Наконец я дозваниваюсь до Фрейзера Мелвиля, который красноречиво настаивает: тот факт, что ураган «Стелла» ударил по Рио в предсказанный Бетани день, «статистически незначим». Всем известно, объясняет он, метеорология — наука неточная, основанная почти целиком на догадках. В Сети полно бредовых прогнозов, и очень может быть, что там-то и ловит свою рыбку Бетани. Нежданные-негаданные бедствия вроде «Стеллы» случаются сплошь и рядом. Кто угодно может притвориться, что якобы о них знал.

— Это то же самое, что пытаться предсказать, куда понесет взбесившаяся лошадь. Бетани просто повезло.

— Если тут можно говорить о «везении». Но как же ваш звонок? Мне показалось, вас что-то разволновало.

— Совпадения — штука волнующая. Настолько, что мне надо было поднять кого-нибудь с постели. И первой, о ком я подумал, были вы. За что и прошу меня извинить.

— Тысяча к одному, вы сказали, — настаиваю я. — Или это тоже статистически незначимо?

На что физик невозмутимо отвечает:

— Знаете, а ведь теперь вам придется со мной поужинать.

Вечером четвертого дня рисунок небесного прыгуна Бетани, сорванный со стены студии, лежит в папке у моих ног, в «Брассери дез Ар». Ужинать в одиночестве я ненавижу лишь немногим меньше, чем разогревать в микроволновке готовые обеды или заказывать еду на дом. Впрочем, в «Брассери» я уже своя — настолько, что меня сажают за любимый столик, а управляющий подходит поздороваться. И ободряюще мне улыбается, услышав, что сегодня, в кои-то веки, я буду ужинать в компании не только «Вестника психиатрии».

Подошедший к столику Фрейзер Мелвиль целует меня в обе щеки и просит его извинить за семи-с-половиной-минутное опоздание.

— Напомните-ка Башу статистику? Каковы шансы того, что это не случится?

— Что я приду вовремя? Практически нулевые. — За его шутливостью скрывается нервозность.

— Ураган.

— Я назвал тысячу к одному. Но реальная цифра — где-то около трех тысяч.
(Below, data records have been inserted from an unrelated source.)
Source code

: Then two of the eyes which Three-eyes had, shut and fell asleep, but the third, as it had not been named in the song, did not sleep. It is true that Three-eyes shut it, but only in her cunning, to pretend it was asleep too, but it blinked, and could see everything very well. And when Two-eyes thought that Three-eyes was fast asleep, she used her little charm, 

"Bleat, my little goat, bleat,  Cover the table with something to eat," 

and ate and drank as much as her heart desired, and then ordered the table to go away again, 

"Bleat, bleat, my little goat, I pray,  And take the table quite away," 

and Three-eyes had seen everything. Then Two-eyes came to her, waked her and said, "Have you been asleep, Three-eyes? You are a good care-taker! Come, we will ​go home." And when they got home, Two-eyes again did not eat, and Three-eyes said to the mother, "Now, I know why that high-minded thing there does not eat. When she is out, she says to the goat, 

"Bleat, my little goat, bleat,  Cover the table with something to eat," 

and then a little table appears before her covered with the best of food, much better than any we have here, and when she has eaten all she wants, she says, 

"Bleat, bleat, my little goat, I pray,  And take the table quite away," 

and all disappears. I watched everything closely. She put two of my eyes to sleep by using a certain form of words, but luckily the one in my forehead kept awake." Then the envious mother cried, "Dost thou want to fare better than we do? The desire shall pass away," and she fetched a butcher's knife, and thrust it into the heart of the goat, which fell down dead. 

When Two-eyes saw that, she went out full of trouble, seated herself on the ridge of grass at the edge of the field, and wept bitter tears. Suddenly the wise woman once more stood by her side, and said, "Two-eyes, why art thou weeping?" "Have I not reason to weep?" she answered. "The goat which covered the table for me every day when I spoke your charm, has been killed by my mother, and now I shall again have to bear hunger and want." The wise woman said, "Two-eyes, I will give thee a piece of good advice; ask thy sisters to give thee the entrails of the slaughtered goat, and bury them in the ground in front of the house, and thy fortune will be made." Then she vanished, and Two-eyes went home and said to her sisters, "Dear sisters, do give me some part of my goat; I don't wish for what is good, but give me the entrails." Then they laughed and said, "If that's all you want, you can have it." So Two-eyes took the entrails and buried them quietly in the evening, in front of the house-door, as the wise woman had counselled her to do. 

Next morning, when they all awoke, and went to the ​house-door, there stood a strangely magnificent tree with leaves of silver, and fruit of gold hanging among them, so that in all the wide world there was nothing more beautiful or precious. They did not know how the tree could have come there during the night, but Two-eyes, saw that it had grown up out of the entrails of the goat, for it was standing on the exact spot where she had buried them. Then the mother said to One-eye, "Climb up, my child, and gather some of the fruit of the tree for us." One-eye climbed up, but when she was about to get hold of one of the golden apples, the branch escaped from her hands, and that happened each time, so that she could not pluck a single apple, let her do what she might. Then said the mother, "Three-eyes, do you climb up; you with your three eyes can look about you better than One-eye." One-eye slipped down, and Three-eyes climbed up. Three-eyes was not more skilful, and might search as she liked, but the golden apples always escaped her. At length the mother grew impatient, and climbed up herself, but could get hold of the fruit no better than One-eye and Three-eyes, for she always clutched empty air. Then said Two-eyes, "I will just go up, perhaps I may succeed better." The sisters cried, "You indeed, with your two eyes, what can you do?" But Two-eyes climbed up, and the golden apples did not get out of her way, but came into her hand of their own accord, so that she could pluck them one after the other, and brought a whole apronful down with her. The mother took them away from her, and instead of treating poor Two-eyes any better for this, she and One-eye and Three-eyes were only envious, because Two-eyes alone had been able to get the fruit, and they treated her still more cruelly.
Значит, вы задолжали мне еще два ужина. — Пока он стаскивает куртку, вынимаю рисунок Бетани и кладу его на стол перед ним. — А если учесть в ваших расчетах еще и это? Нарисовано за неделю до падения бразильского Христа в Рио.

У нижнего края страницы я поставила дату. Смотрю, как он изучает рисунок. Глаза всегда движутся слева направо и сверху вниз — именно так пишут китайские иероглифы. Прежде чем заговорить, физик совершает это зрительное путешествие трижды.